Focus drew back to Bloomberg for his support of Stop and Frisk, a policy criticized as racially disparate for targeting African-Americans and Latinos, that he headed within his police department when he was the mayor of New York City.

Another point of interrogation towards Mr. Bloomberg wasn’t only from the moderators, rather from Elizabeth Warren who questioned the sexual harassment lawsuits filed towards Bloomberg and his media company. Warren questioned Bloomberg regarding the amount of NDAs he has filed against the women of his company, as well as challenged the founder to release them from their contracts. He also drew “boos” from the audience for his response replying that his company had only a few NDAs and that, “none of them accuse [him] of doing anything except maybe they don’t like a joke [he] told.”

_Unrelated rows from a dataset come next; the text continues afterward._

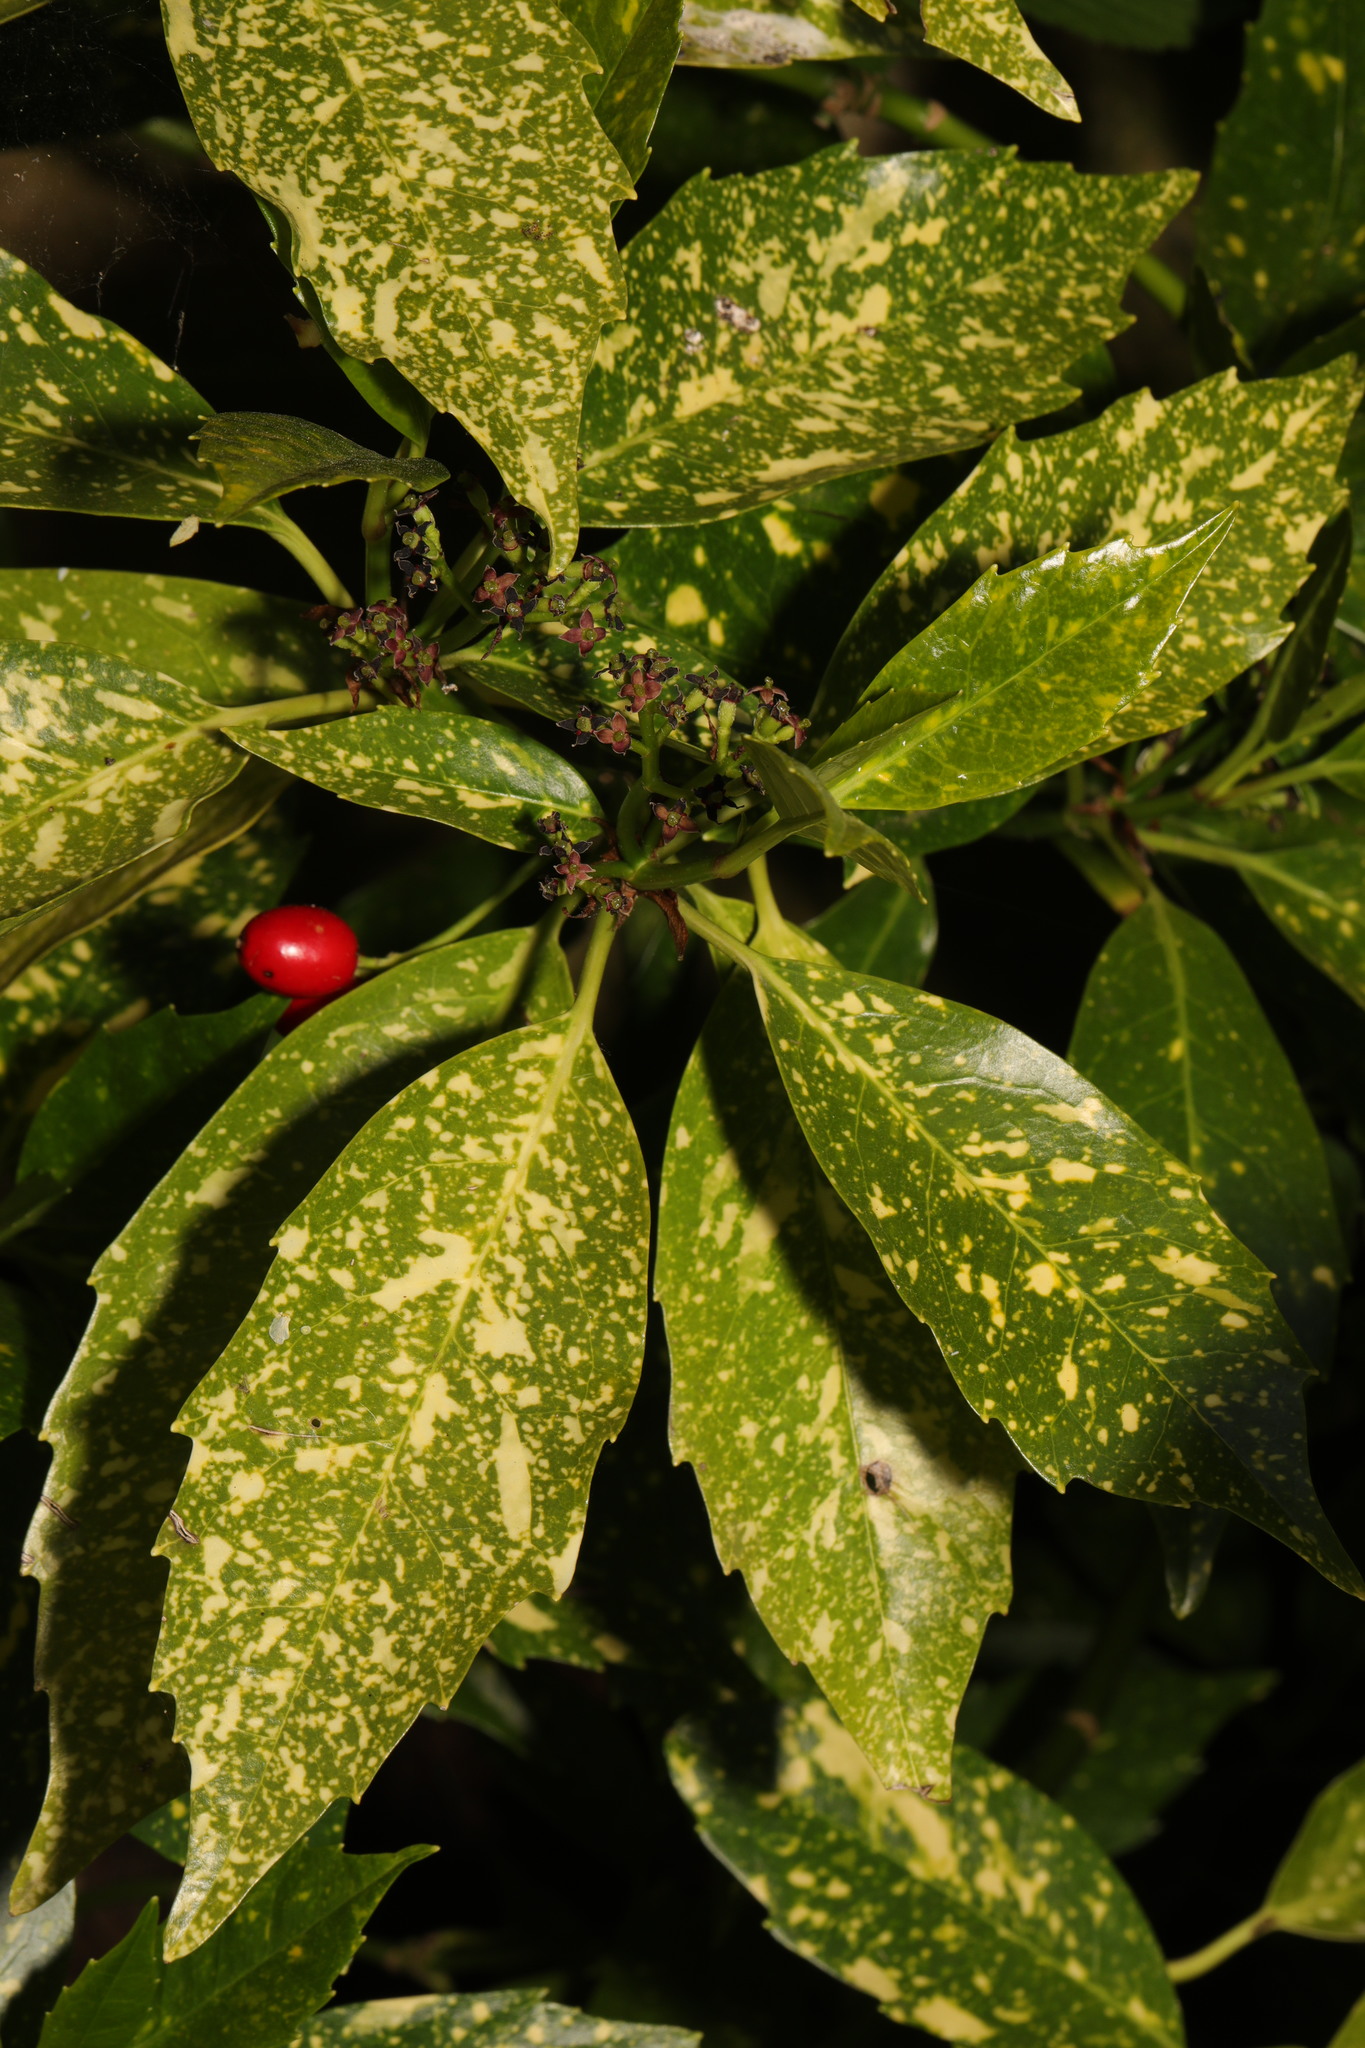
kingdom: Plantae
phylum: Tracheophyta
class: Magnoliopsida
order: Garryales
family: Garryaceae
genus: Aucuba
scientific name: Aucuba japonica
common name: Spotted-laurel
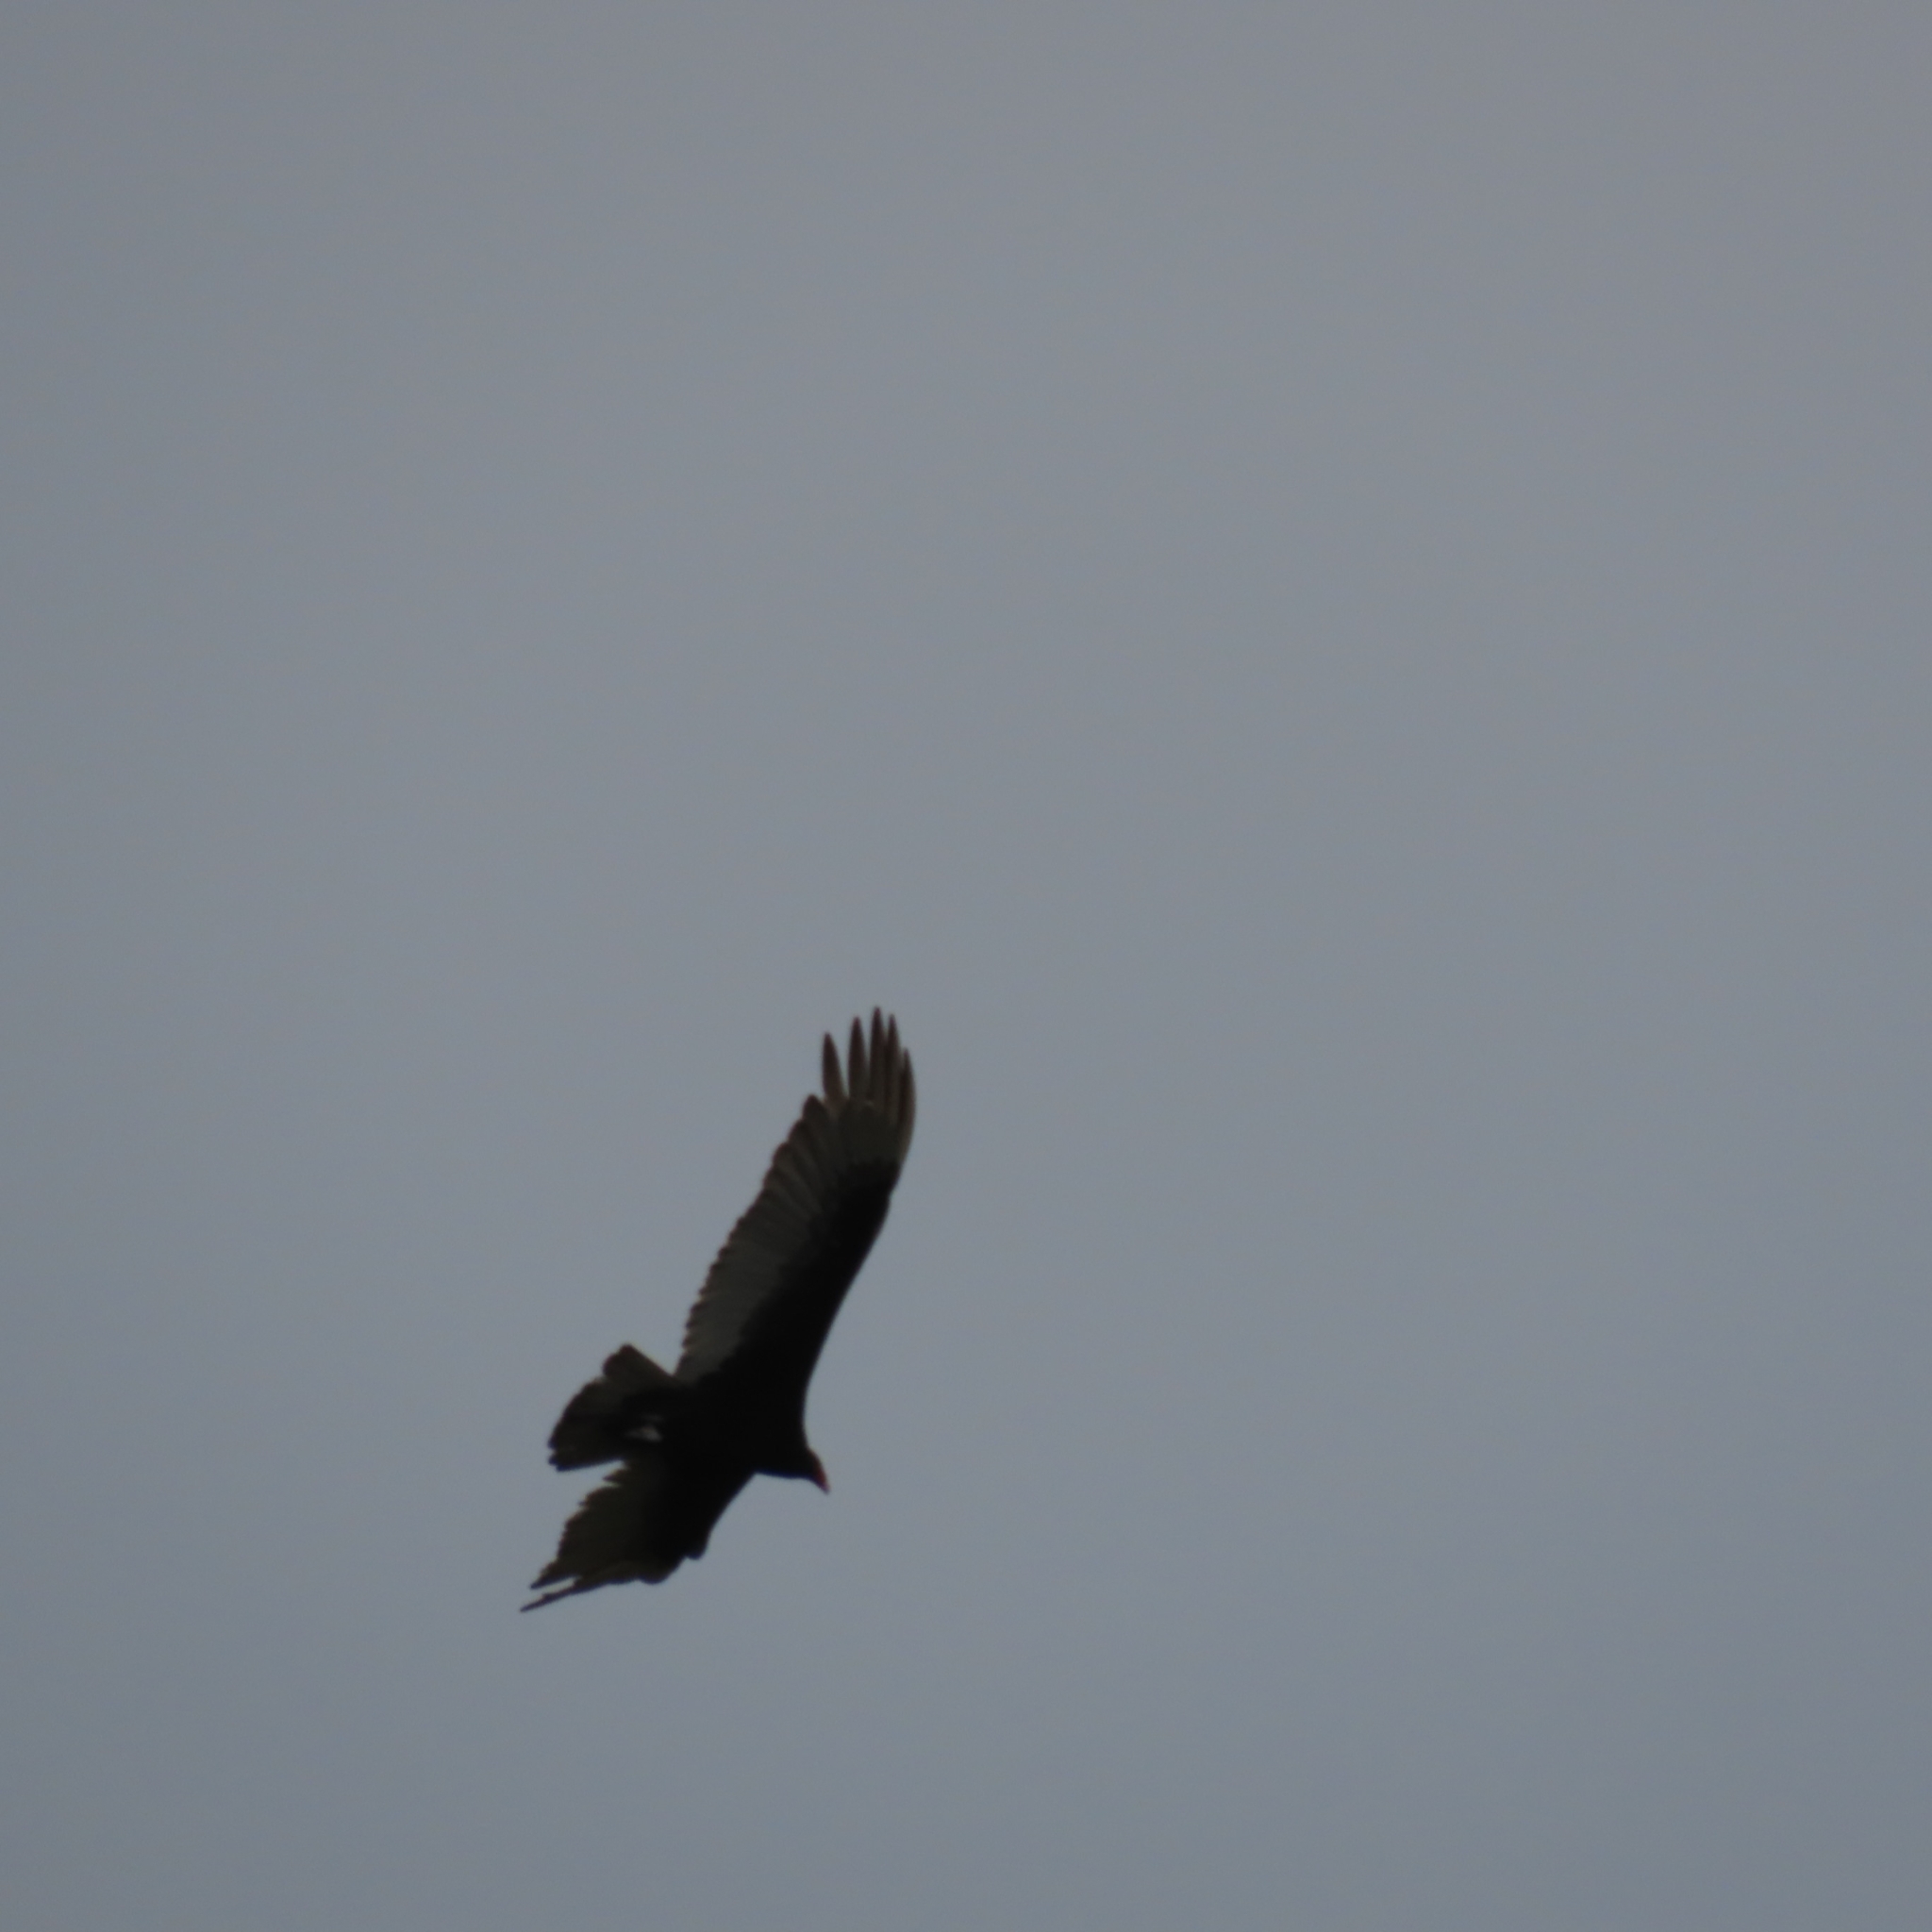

All in all, the debate was a success for both Sanders and Warren, and not as much for Michael Bloomberg, as it illustrated his inexperience within the political debates; former Presidential Candidate Andrew Yang, as a political analyst on CNN’s panel after the Nevada Debate remarked on Bloomberg’s unpreparedness, as the Bloomberg campaign should have expected and prepared for the points of contention regarding the NDAs, tax return, and stop and frisk/redlining policies as they were recent controversies that the candidate had faced.

Anna Zhang (11) said, “These debates may seem trivial, but no matter what it’s important to see how these candidates will react to pressure and how they can best portray their political stances and ideals.”